Even as the Brangelina pair divides, it's giving a lot of meat for public and media speculation. There are a number of debates and split hairs on the whys, why nots and wherefores of the pair.

However, there seems to be more public support for the male actor than for Jolie. She has been loosely branded as a number of things that do not seem to be supported by any of her actions.

When she filed for divorce, Angelina accused Brad Pitt of having lost his temper and got physical with Maddox, his eldest son. He has also been alleged to have indulged in and become addicted to alcohol and drug abuse. Not able to cope with his behaviour, she is the one who filed the divorce papers.

Hence, the facts clearly show that Pitt is the person who could be insufferable. His drug abuse, wild temper and tendency to lash out at his son are accusations that have been used against him, and have caused the rift. He has not completely denied the charges, though the seriousness of the accusations has been toned down.

However, what are the allegations that he has hurled against Angelina? None so far, at least.  which definitely seem to reflect that she is not the villain of the story. Yet the branding and labelling of the poor rich actress is distressing, revealing a sexist tolerance of the male point of view, while the female is hauled over the coals for not being "sensitive, tolerant and understanding" of the husband.

Here are a few labels that have been pinned on her.

Maleficent:

It is said that Angelina has played the evil witch to the hilt, and damaged her spouse's reputation. "With all of her Brad Pitt divorce drama, it will surely cause trouble for her career too, as no one would want to work with someone as vindictive and spiteful as she apparently is," accused celebdirtylaundry.
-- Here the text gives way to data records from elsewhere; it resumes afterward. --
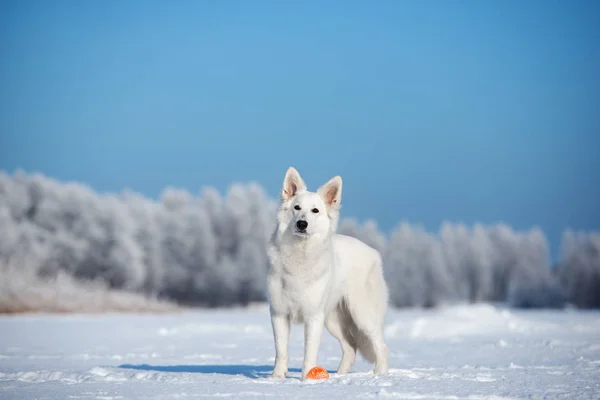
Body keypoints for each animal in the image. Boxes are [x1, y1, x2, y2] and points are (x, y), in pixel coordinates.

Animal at [266, 167, 390, 380]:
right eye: (297, 207)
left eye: (315, 211)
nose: (302, 224)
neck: (300, 255)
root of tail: (373, 252)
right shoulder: (279, 313)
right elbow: (281, 351)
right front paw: (276, 378)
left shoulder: (313, 317)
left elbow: (309, 352)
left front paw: (306, 379)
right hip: (333, 320)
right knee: (350, 348)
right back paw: (340, 376)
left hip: (362, 316)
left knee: (381, 346)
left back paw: (379, 375)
What is it about Jolie that the site found vindictive and spiteful? If she had been trying to get her own back about something, then she would not have stuck by Pitt for 12 years. Damaging her spouse's reputation is also not her aim - otherwise she could have done a magnificent job of it.

Self-pitying: 

Angelina is getting skinnier and paler by the day, and is also looking peaked and ready to collapse any time. Instead of empathising with her situation, she is branded by the public as deliberately pretending to be ill and losing weight rapidly in order to win his sympathy.

That kind of allegation makes no sense at all. Losing weight and looking sickly seems to be a very elaborate and unnecessary way of winning sympathy or attention. If Angelina really wanted to be the heroine of a "pity party", then she could still have acted being depressed and down, without stopping to eat in the process.

Control freak:

It is said that Angelina distanced her husband from his close family and friends. In the past 12 years, Pitt didn't make too much effort to reach out to his Midwestern family or even his other close friends like George Clooney. Though Pitt is reported to have had a grand party life with Jennifer Aniston, his social life ground to a zero with Jolie.
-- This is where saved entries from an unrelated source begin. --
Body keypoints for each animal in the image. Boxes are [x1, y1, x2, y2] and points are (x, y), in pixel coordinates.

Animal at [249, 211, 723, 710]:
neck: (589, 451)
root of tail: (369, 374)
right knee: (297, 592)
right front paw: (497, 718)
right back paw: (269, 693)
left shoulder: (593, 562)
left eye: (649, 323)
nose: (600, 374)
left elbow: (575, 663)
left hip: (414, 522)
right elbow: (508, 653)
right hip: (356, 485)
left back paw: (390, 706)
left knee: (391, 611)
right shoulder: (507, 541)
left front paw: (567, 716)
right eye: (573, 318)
That is a completely laughable charge to be hurled against Jolie. Would a grown man hand over his social life to his wife? Unless he is a moron or is totally bewitched by her, he wouldn't miss going to stag parties or meeting his family. To blame the wife for something that Pitt did not want to do would be completely asinine.

And if it is true, he deserves to be robbed of his social life. If he has the IQ of a 10-year-old, then it certainly isn't Angelina Jolie's responsibility to look after his needs as if he were her seventh child.

Insensitive:

Being perhaps disorganised in her parenting, Angelina Jolie did not want to stick to one place. It is reported that it affected her husband so much that he began to turn to drink increasingly. She did not seem to "notice" that her husband was resorting to drinking and addictive drugging in order to escape from his deteriorating lifestyle. 

Again, it isn't Jolie's responsibility to "console" Pitt or keep him away from alcohol abuse. That is his own lookout. With her hands full, she cannot be blamed for not acting as his nanny.

Isn't it remarkable, then, that this stupendous woman, struggling to do her best to look after six children, three of whom are adopted, has never bad-mouthed or dissed her husband in any way except citing the reasons she wants to divorce him?